Interview with Senator Bernie Sanders

Interview with Senator Bernie Sanders

By The Situation Room - December 7, 2010

BLITZER: President Obama clearly under fire from some members of his own party over the deal he cut with the Republican leadership to extend Bush era tax cuts, not only for the middle class, but for the wealthiest Americans.

We are joined now by Senator Bernie Sanders of Vermont. He is an independent. He caucuses with the Democrats.

Senator, thanks very much for coming in.

SEN. BERNIE SANDERS (I), VERMONT: Good to be with you, Wolf.

BLITZER: You heard the president say he hates extending the Bush tax cuts for the wealthiest Americans, those earning more than $250,000 a year, but he points out you don't have the votes in the Senate to block that. So it was either everyone losing their tax cuts or swallowing this deal and letting it go forward.

Why are you shaking your head?

SANDERS: Because I don't agree with that judgment.

I think the American people are outraged, frankly. I got 800 calls in my office today alone. I'm the senator from a small state -- 99 percent of them are against this agreement. And the American people are outraged that, at a time when we have a $13 trillion national debt and a collapsing middle class, that the Republicans would hold hostage middle-class tax breaks and extending unemployment benefits in order to give tax breaks to millionaires and billionaires.

In my view, Wolf, we can win this fight. We can get a handful of Republicans to join us.


BLITZER: Yes, but you have six Democrats in the Senate who are voting with the Republicans, saying, in a time of economic recession, distress, you don't raise taxes on anyone.

SANDERS: Yes, well, that is what the millionaires and billionaires always say.

As Warren Buffett pointed out recently, when times are good, when times are bad, we always -- they always want tax breaks for the very rich. The reality is, according to the CBO, if we're serious about creating jobs in this country, the worst option, the least effective option is giving tax breaks to billionaires. The best option is to rebuild our roads and our bridges and our infrastructure.

BLITZER: All right. I understand what you're saying, Senator, but if you don't have any of the Republicans and six Democrats are with the Republicans, the president says you have got to be practical.

_Work order 1_
In the Sanders interview, how many calls did Sanders say his office got that day?

_Document images with source code_
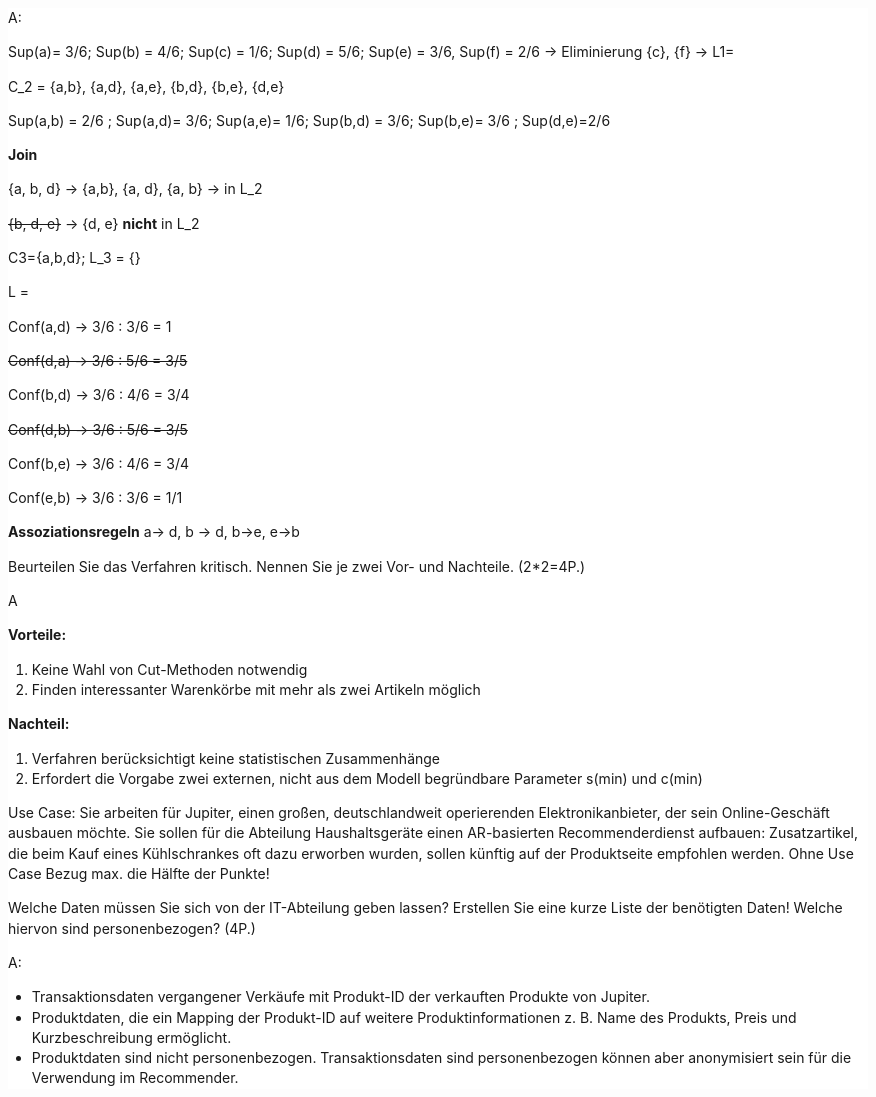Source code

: A:

Sup\(a\)= 3/6; Sup\(b\) = 4/6; Sup\(c\) = 1/6; Sup\(d\) = 5/6; Sup\(e\) = 3/6, Sup\(f\) = 2/6 -&gt; Eliminierung {c}, {f} -&gt; L1=

C\_2 = {a,b}, {a,d}, {a,e}, {b,d}, {b,e}, {d,e}

Sup\(a,b\) = 2/6 ; Sup\(a,d\)= 3/6; Sup\(a,e\)= 1/6; Sup\(b,d\) = 3/6; Sup\(b,e\)= 3/6 ; Sup\(d,e\)=2/6

**Join**

{a, b, d} -&gt; {a,b}, {a, d}, {a, b} -&gt; in L\_2

~~{b, d, e}~~ -&gt; {d, e} **nicht** in L\_2

C3={a,b,d}; L\_3 = {}

L = 

Conf\(a,d\) -&gt; 3/6 : 3/6 = 1

~~Conf\(d,a\) -&gt; 3/6 : 5/6 = 3/5~~

Conf\(b,d\) -&gt; 3/6 : 4/6 = 3/4

~~Conf\(d,b\) -&gt; 3/6 : 5/6 = 3/5~~

Conf\(b,e\) -&gt; 3/6 : 4/6 = 3/4

Conf\(e,b\) -&gt; 3/6 : 3/6 = 1/1

**Assoziationsregeln** a-&gt; d, b -&gt; d, b-&gt;e, e-&gt;b

Beurteilen Sie das Verfahren kritisch. Nennen Sie je zwei Vor- und Nachteile. \(2\*2=4P.\)

A

**Vorteile:**

1. Keine Wahl von Cut-Methoden notwendig
2. Finden interessanter Warenkörbe mit mehr als zwei Artikeln möglich

**Nachteil:**

1. Verfahren berücksichtigt keine statistischen Zusammenhänge
2. Erfordert die Vorgabe zwei externen, nicht aus dem Modell begründbare Parameter s\(min\) und c\(min\)

Use Case: Sie arbeiten für Jupiter, einen großen, deutschlandweit operierenden Elektronikanbieter, der sein Online-Geschäft ausbauen möchte. Sie sollen für die Abteilung Haushaltsgeräte einen AR-basierten Recommenderdienst aufbauen: Zusatzartikel, die beim Kauf eines Kühlschrankes oft dazu erworben wurden, sollen künftig auf der Produktseite empfohlen werden. Ohne Use Case Bezug max. die Hälfte der Punkte!

Welche Daten müssen Sie sich von der IT-Abteilung geben lassen? Erstellen Sie eine kurze Liste der benötigten Daten! Welche hiervon sind personenbezogen? \(4P.\)

A:

* Transaktionsdaten vergangener Verkäufe mit Produkt-ID der verkauften Produkte von Jupiter.
* Produktdaten, die ein Mapping der Produkt-ID auf weitere Produktinformationen z. B. Name des Produkts, Preis und Kurzbeschreibung ermöglicht.
* Produktdaten sind nicht personenbezogen. Transaktionsdaten sind personenbezogen können aber anonymisiert sein für die Verwendung im Recommender.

_Work order 2_
Rewrite the rows, starting at their first line and stopping after the line that contains "Conf\(e,b\) -&gt; 3/6 : 3/6 = 1/1", with "Eliminierung" replaced by "Streichung" and everything else left as it is. Leave the pictures out of your answer.

_Output 1_
800 calls.

_Output 2_
Source code

: A:

Sup\(a\)= 3/6; Sup\(b\) = 4/6; Sup\(c\) = 1/6; Sup\(d\) = 5/6; Sup\(e\) = 3/6, Sup\(f\) = 2/6 -&gt; Streichung {c}, {f} -&gt; L1=

C\_2 = {a,b}, {a,d}, {a,e}, {b,d}, {b,e}, {d,e}

Sup\(a,b\) = 2/6 ; Sup\(a,d\)= 3/6; Sup\(a,e\)= 1/6; Sup\(b,d\) = 3/6; Sup\(b,e\)= 3/6 ; Sup\(d,e\)=2/6

**Join**

{a, b, d} -&gt; {a,b}, {a, d}, {a, b} -&gt; in L\_2

~~{b, d, e}~~ -&gt; {d, e} **nicht** in L\_2

C3={a,b,d}; L\_3 = {}

L = 

Conf\(a,d\) -&gt; 3/6 : 3/6 = 1

~~Conf\(d,a\) -&gt; 3/6 : 5/6 = 3/5~~

Conf\(b,d\) -&gt; 3/6 : 4/6 = 3/4

~~Conf\(d,b\) -&gt; 3/6 : 5/6 = 3/5~~

Conf\(b,e\) -&gt; 3/6 : 4/6 = 3/4

Conf\(e,b\) -&gt; 3/6 : 3/6 = 1/1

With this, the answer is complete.